Vaping could soon get costlier as a bill imposing a 7% tax heads to Gov. Brian Kemp’s desk. The bill also increased the age to buy cigarettes and vapes from 18 to 21. Photo: Joe Raedle/Getty Images
Vape devices should soon become harder for Georgia teens to get their hands on.
The Georgia Senate Friday voted to impose a tax of up to 7% on vaping products and raise the age to buy both the nicotine delivery devices and tobacco to 21 from 18. The new tax could bring in as much as $19 million, according to the bill’s sponsor.
The smoke-free electronic nicotine products are marketed as helping smokers kick the habit, prompting investigations by state attorneys general including Georgia’s Chris Carr. Many worry that children are now becoming addicted through the devices, said the bill’s sponsor in the Senate, Chickamauga Republican Sen. Jeff Mullis.
“Vaping was created to keep people off of tobacco, but it has become its own industry,” Mullis said. “Good or bad, right or wrong, it has, and for those who smoke a lot, this has curbed that. For those kids starting up, we want to curb that even more.”
One in four Georgia high school students reported trying vape devices at least once, according to a 2018 report by the state Department of Public Health.
The tax hike awaiting Gov. Brian Kemp’s pen nearly did not make it past Crossover Day.

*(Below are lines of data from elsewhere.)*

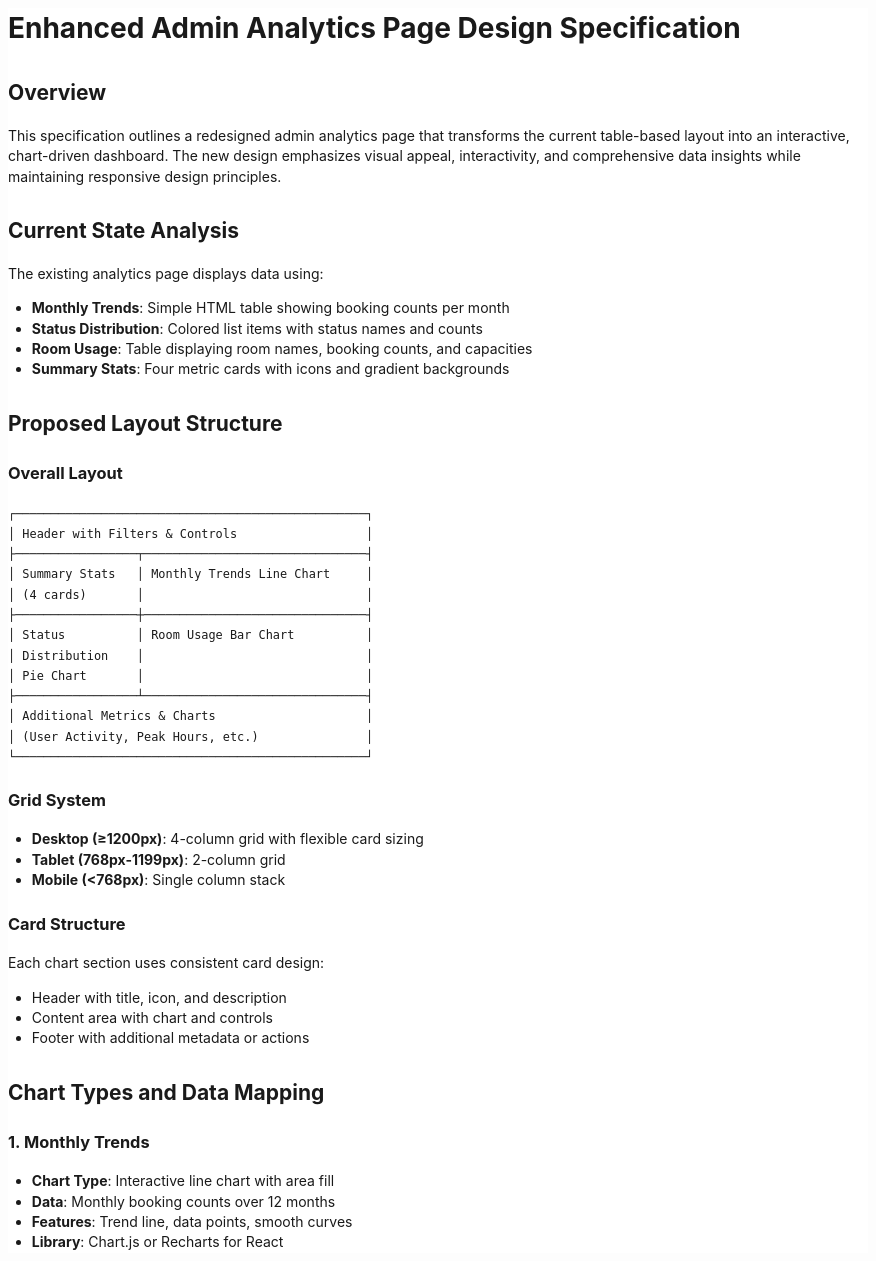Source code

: # Enhanced Admin Analytics Page Design Specification

## Overview
This specification outlines a redesigned admin analytics page that transforms the current table-based layout into an interactive, chart-driven dashboard. The new design emphasizes visual appeal, interactivity, and comprehensive data insights while maintaining responsive design principles.

## Current State Analysis
The existing analytics page displays data using:
- **Monthly Trends**: Simple HTML table showing booking counts per month
- **Status Distribution**: Colored list items with status names and counts
- **Room Usage**: Table displaying room names, booking counts, and capacities
- **Summary Stats**: Four metric cards with icons and gradient backgrounds

## Proposed Layout Structure

### Overall Layout
```
┌─────────────────────────────────────────────────┐
│ Header with Filters & Controls                  │
├─────────────────┬───────────────────────────────┤
│ Summary Stats   │ Monthly Trends Line Chart     │
│ (4 cards)       │                               │
├─────────────────┼───────────────────────────────┤
│ Status          │ Room Usage Bar Chart          │
│ Distribution    │                               │
│ Pie Chart       │                               │
├─────────────────┴───────────────────────────────┤
│ Additional Metrics & Charts                     │
│ (User Activity, Peak Hours, etc.)               │
└─────────────────────────────────────────────────┘
```

### Grid System
- **Desktop (≥1200px)**: 4-column grid with flexible card sizing
- **Tablet (768px-1199px)**: 2-column grid
- **Mobile (<768px)**: Single column stack

### Card Structure
Each chart section uses consistent card design:
- Header with title, icon, and description
- Content area with chart and controls
- Footer with additional metadata or actions

## Chart Types and Data Mapping

### 1. Monthly Trends
- **Chart Type**: Interactive line chart with area fill
- **Data**: Monthly booking counts over 12 months
- **Features**: Trend line, data points, smooth curves
- **Library**: Chart.js or Recharts for React
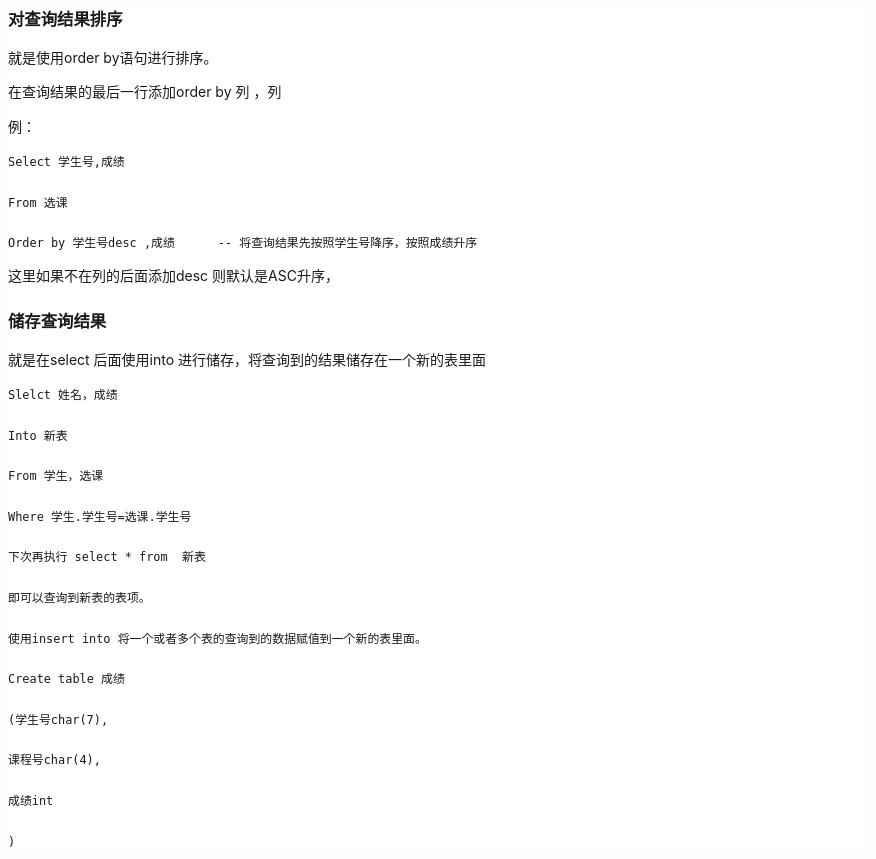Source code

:### 对查询结果排序

就是使用order by语句进行排序。

在查询结果的最后一行添加order by 列 ，列

例：



```

```











```
Select 学生号,成绩

From 选课

Order by 学生号desc ,成绩      -- 将查询结果先按照学生号降序，按照成绩升序
```



这里如果不在列的后面添加desc 则默认是ASC升序，

### 储存查询结果

就是在select 后面使用into 进行储存，将查询到的结果储存在一个新的表里面



```

```











```
Slelct 姓名，成绩

Into 新表

From 学生，选课

Where 学生.学生号=选课.学生号 

下次再执行 select * from  新表

即可以查询到新表的表项。

使用insert into 将一个或者多个表的查询到的数据赋值到一个新的表里面。

Create table 成绩

(学生号char(7),

课程号char(4),

成绩int 

)
```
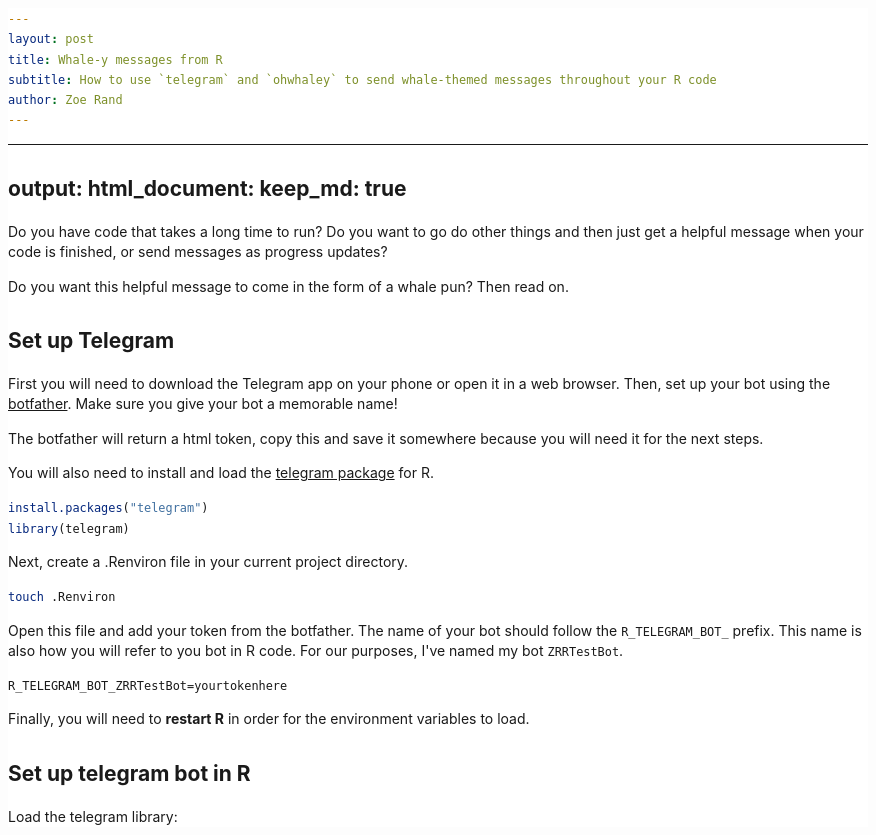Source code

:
 ```yaml
---
layout: post
title: Whale-y messages from R
subtitle: How to use `telegram` and `ohwhaley` to send whale-themed messages throughout your R code
author: Zoe Rand
---
```


---
output: 
  html_document:
    keep_md: true
---

Do you have code that takes a long time to run? Do you want to go do other things and then just get a helpful message when your code is finished, or send messages as progress updates?

Do you want this helpful message to come in the form of a whale pun? Then read on.

## Set up Telegram

First you will need to download the Telegram app on your phone or open it in a web browser. Then, set up your bot using the [botfather](https://telegram.me/botfather). Make sure you give your bot a memorable name!

The botfather will return a html token, copy this and save it somewhere because you will need it for the next steps.

You will also need to install and load the [telegram package](https://cran.r-project.org/web/packages/telegram/index.html) for R.


``` r
install.packages("telegram")
library(telegram)
```

Next, create a .Renviron file in your current project directory.

``` bash
touch .Renviron
```

Open this file and add your token from the botfather. The name of your bot should follow the `R_TELEGRAM_BOT_` prefix. This name is also how you will refer to you bot in R code. For our purposes, I've named my bot `ZRRTestBot`.

```         
R_TELEGRAM_BOT_ZRRTestBot=yourtokenhere
```

Finally, you will need to **restart R** in order for the environment variables to load.

## Set up telegram bot in R

Load the telegram library:
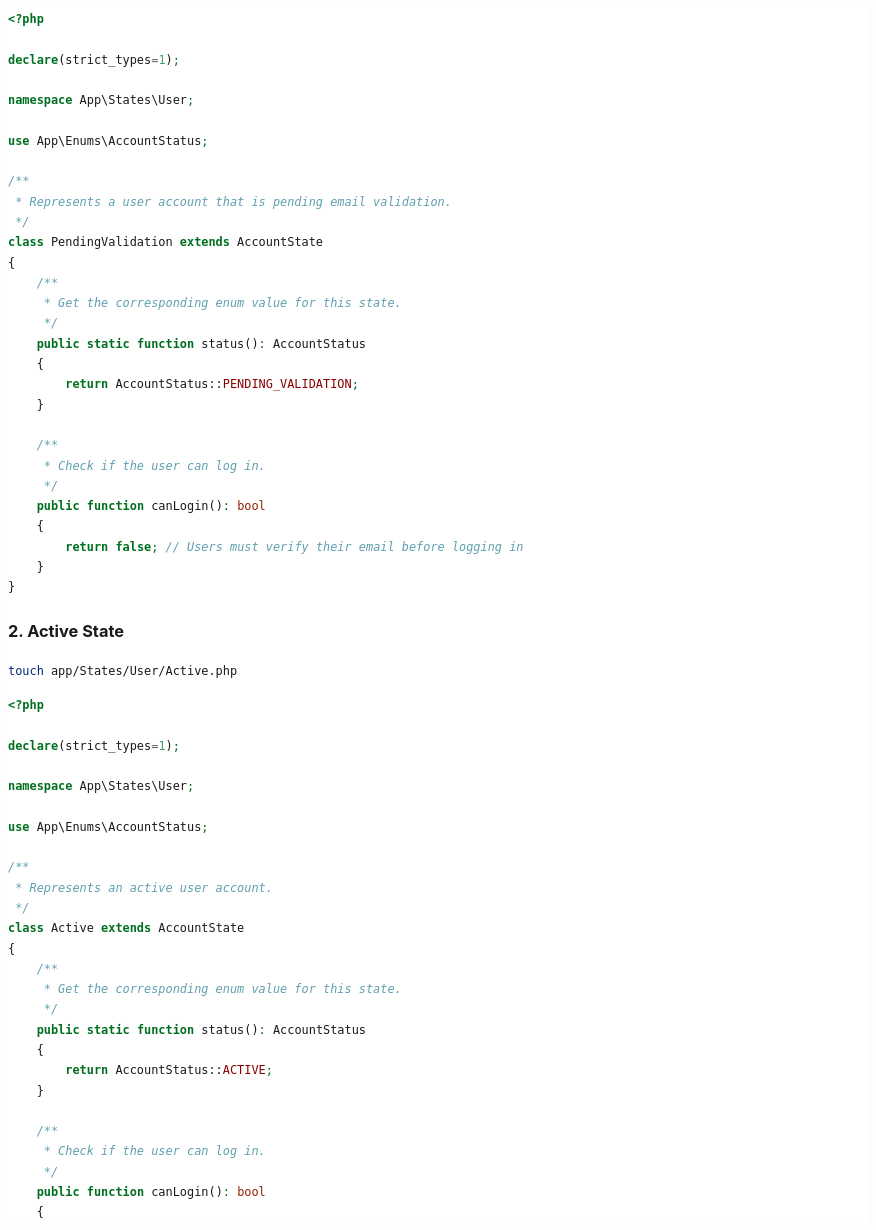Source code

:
 ```php
<?php

declare(strict_types=1);

namespace App\States\User;

use App\Enums\AccountStatus;

/**
 * Represents a user account that is pending email validation.
 */
class PendingValidation extends AccountState
{
    /**
     * Get the corresponding enum value for this state.
     */
    public static function status(): AccountStatus
    {
        return AccountStatus::PENDING_VALIDATION;
    }

    /**
     * Check if the user can log in.
     */
    public function canLogin(): bool
    {
        return false; // Users must verify their email before logging in
    }
}
```

### 2. Active State

```bash
touch app/States/User/Active.php
```

```php
<?php

declare(strict_types=1);

namespace App\States\User;

use App\Enums\AccountStatus;

/**
 * Represents an active user account.
 */
class Active extends AccountState
{
    /**
     * Get the corresponding enum value for this state.
     */
    public static function status(): AccountStatus
    {
        return AccountStatus::ACTIVE;
    }

    /**
     * Check if the user can log in.
     */
    public function canLogin(): bool
    {
```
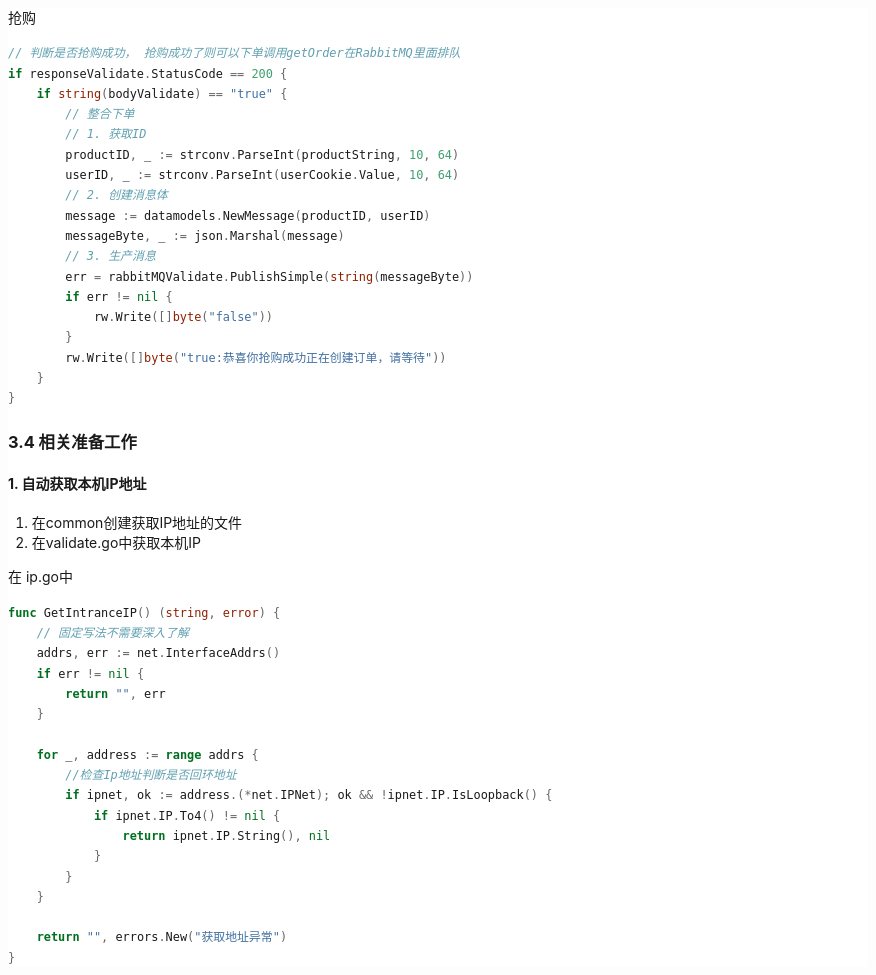 抢购

```go
// 判断是否抢购成功， 抢购成功了则可以下单调用getOrder在RabbitMQ里面排队
if responseValidate.StatusCode == 200 {
    if string(bodyValidate) == "true" {
        // 整合下单
        // 1. 获取ID
        productID, _ := strconv.ParseInt(productString, 10, 64)
        userID, _ := strconv.ParseInt(userCookie.Value, 10, 64)
        // 2. 创建消息体
        message := datamodels.NewMessage(productID, userID)
        messageByte, _ := json.Marshal(message)
        // 3. 生产消息
        err = rabbitMQValidate.PublishSimple(string(messageByte))
        if err != nil {
            rw.Write([]byte("false"))
        }
        rw.Write([]byte("true:恭喜你抢购成功正在创建订单，请等待"))
    }
}
```



### 3.4 相关准备工作

#### 1. 自动获取本机IP地址

1. 在common创建获取IP地址的文件
2. 在validate.go中获取本机IP

在 ip.go中

```go
func GetIntranceIP() (string, error) {
	// 固定写法不需要深入了解
	addrs, err := net.InterfaceAddrs()
	if err != nil {
		return "", err
	}

	for _, address := range addrs {
		//检查Ip地址判断是否回环地址
		if ipnet, ok := address.(*net.IPNet); ok && !ipnet.IP.IsLoopback() {
			if ipnet.IP.To4() != nil {
				return ipnet.IP.String(), nil
			}
		}
	}

	return "", errors.New("获取地址异常")
}
```
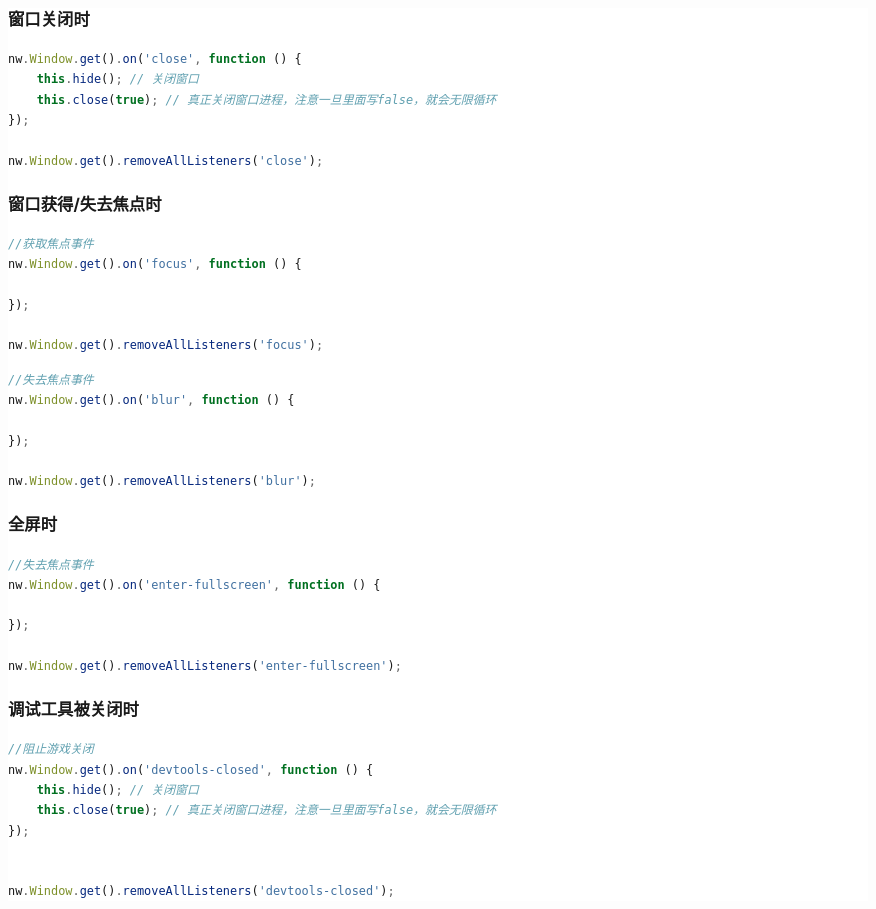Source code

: 

### 窗口关闭时

```js
nw.Window.get().on('close', function () {
    this.hide(); // 关闭窗口
    this.close(true); // 真正关闭窗口进程，注意一旦里面写false，就会无限循环
});

nw.Window.get().removeAllListeners('close');
```



### 窗口获得/失去焦点时

```js
//获取焦点事件
nw.Window.get().on('focus', function () {

});

nw.Window.get().removeAllListeners('focus');
```



```js
//失去焦点事件
nw.Window.get().on('blur', function () {

});

nw.Window.get().removeAllListeners('blur');
```



### 全屏时

```js
//失去焦点事件
nw.Window.get().on('enter-fullscreen', function () {

});

nw.Window.get().removeAllListeners('enter-fullscreen');
```



### 调试工具被关闭时

```js
//阻止游戏关闭
nw.Window.get().on('devtools-closed', function () {
    this.hide(); // 关闭窗口
    this.close(true); // 真正关闭窗口进程，注意一旦里面写false，就会无限循环
});


nw.Window.get().removeAllListeners('devtools-closed');
```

A similar plan pushed by Republican Rep. Bonnie Rich of Suwanee fell apart in March when lawmakers balked at that bill because it included a lower tax rate for “modified risk tobacco products” such as Snus. The tax increase was later grafted onto Mullis’ bill, which originally only included the age increase to buy tobacco and vapes.
When the Legislature resumed the 2020 session June 15 following its three-month pandemic suspension, some GOP senators called for a cigarette tax hike to help fill a projected $2.2 billion revenue shortfall. That’s not happening, House Ways and Means Committee Chairman Brett Harrell said in a Wednesday meeting.
“Right, wrong or indifferent, that will not be a part of this bill,” he said.
Mullis echoed Harrell’s position that higher cigarette taxes won’t happen this year on the Senate floor Friday, but predicted lawmakers might raise the tobacco tax in 2021.
“I’d say that’s coming, probably next session, but no, no additional tobacco tax, no additional taxes on anything except excise funds for vaping products,” he said.
But Heather Youmans, senior government relations director with the American Cancer Society Cancer Action Network, said the measure “entirely misses the mark on protecting Georgians from tobacco’s deadly toll while continuing to line the pockets of Big Tobacco at the expense of our youth.”
“By failing to comprehensively address tobacco use in our state by significantly increasing the tax on all tobacco products, including e-cigarettes, the legislature missed the opportunity to reduce tobacco use and generate revenue needed to support Georgia families at a time they need it most,” Youmans said Friday.